Task statement: Extract each line below that contains the word "squared".

>> Begin

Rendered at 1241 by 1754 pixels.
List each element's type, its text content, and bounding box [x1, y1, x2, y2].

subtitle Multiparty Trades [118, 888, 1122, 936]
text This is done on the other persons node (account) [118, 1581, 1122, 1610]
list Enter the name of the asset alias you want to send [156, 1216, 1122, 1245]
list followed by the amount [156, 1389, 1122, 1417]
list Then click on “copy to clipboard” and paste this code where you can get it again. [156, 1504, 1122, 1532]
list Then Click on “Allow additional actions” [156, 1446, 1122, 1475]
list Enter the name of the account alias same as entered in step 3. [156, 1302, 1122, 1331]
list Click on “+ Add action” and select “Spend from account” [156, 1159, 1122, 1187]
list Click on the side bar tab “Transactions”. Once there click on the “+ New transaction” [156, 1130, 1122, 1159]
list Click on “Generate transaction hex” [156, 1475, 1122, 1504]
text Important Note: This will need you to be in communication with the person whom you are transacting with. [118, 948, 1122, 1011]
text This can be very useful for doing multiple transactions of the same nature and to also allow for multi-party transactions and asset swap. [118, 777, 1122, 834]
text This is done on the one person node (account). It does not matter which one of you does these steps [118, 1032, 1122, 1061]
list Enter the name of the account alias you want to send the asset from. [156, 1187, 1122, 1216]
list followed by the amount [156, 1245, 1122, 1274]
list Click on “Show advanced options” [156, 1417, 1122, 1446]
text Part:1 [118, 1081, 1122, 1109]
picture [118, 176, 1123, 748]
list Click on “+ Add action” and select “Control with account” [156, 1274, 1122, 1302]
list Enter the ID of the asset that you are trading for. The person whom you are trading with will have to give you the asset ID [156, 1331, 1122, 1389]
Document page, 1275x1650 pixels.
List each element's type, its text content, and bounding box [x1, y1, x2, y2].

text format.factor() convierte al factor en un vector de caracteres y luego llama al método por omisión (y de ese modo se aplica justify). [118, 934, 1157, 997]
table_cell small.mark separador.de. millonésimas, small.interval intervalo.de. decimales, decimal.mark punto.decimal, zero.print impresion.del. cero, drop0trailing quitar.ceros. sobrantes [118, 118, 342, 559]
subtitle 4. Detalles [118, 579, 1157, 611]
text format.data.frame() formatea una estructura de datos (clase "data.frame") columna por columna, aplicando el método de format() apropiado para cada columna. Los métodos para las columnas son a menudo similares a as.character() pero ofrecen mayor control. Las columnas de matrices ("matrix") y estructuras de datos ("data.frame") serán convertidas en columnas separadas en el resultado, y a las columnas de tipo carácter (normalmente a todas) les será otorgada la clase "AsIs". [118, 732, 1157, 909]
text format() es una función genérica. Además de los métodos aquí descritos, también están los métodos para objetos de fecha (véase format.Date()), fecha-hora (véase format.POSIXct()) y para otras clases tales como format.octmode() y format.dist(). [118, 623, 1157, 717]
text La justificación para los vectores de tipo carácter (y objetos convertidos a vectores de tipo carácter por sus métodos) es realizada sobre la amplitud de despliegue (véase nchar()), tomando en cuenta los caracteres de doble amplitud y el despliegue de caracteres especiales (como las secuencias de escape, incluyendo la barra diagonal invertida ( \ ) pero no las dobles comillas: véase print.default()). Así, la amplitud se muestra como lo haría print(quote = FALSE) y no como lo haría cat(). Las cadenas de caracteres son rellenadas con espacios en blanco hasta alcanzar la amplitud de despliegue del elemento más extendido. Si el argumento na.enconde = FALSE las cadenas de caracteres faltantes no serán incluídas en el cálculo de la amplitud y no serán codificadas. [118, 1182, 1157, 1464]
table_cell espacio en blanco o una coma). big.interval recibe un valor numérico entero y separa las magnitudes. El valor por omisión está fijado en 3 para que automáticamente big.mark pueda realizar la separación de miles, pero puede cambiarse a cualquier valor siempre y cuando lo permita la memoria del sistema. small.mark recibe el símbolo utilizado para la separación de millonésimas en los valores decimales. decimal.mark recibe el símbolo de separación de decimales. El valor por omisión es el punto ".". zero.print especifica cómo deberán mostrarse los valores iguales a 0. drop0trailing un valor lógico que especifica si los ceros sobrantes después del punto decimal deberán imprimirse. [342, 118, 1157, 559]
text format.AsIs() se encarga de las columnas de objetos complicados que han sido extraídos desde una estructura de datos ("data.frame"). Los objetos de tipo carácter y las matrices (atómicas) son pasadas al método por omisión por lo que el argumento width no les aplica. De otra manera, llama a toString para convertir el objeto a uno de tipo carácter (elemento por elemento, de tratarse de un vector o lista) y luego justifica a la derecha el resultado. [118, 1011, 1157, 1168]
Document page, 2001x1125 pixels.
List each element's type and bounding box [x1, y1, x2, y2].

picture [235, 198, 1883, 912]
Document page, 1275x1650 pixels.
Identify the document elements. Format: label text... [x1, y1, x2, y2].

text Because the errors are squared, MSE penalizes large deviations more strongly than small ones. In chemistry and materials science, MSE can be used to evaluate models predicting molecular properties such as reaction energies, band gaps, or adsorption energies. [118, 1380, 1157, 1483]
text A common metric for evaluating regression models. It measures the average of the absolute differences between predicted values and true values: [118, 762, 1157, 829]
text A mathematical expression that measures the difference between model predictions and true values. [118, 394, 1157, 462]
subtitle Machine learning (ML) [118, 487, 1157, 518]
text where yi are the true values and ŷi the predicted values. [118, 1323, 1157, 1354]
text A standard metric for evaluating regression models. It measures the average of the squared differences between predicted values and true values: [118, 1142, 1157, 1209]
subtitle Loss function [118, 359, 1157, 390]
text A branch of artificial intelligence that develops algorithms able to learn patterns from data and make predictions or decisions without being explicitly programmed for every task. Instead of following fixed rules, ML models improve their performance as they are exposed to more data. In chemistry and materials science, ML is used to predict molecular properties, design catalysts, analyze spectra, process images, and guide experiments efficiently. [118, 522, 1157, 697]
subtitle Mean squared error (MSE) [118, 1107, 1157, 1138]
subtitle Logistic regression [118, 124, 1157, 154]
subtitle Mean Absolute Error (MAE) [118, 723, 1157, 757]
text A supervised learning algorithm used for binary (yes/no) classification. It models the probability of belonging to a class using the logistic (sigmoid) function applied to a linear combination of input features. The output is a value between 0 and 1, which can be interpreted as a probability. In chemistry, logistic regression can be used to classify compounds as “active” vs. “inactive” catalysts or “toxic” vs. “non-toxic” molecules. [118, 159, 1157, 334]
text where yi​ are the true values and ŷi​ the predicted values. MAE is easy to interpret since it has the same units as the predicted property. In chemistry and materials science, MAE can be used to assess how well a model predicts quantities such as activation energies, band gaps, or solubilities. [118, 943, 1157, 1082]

>> End

Task response:
text Because the errors are squared, MSE penalizes large deviations more strongly than small ones. In chemistry and materials science, MSE can be used to evaluate models predicting molecular properties such as reaction energies, band gaps, or adsorption energies. [118, 1380, 1157, 1483]
text A standard metric for evaluating regression models. It measures the average of the squared differences between predicted values and true values: [118, 1142, 1157, 1209]
subtitle Mean squared error (MSE) [118, 1107, 1157, 1138]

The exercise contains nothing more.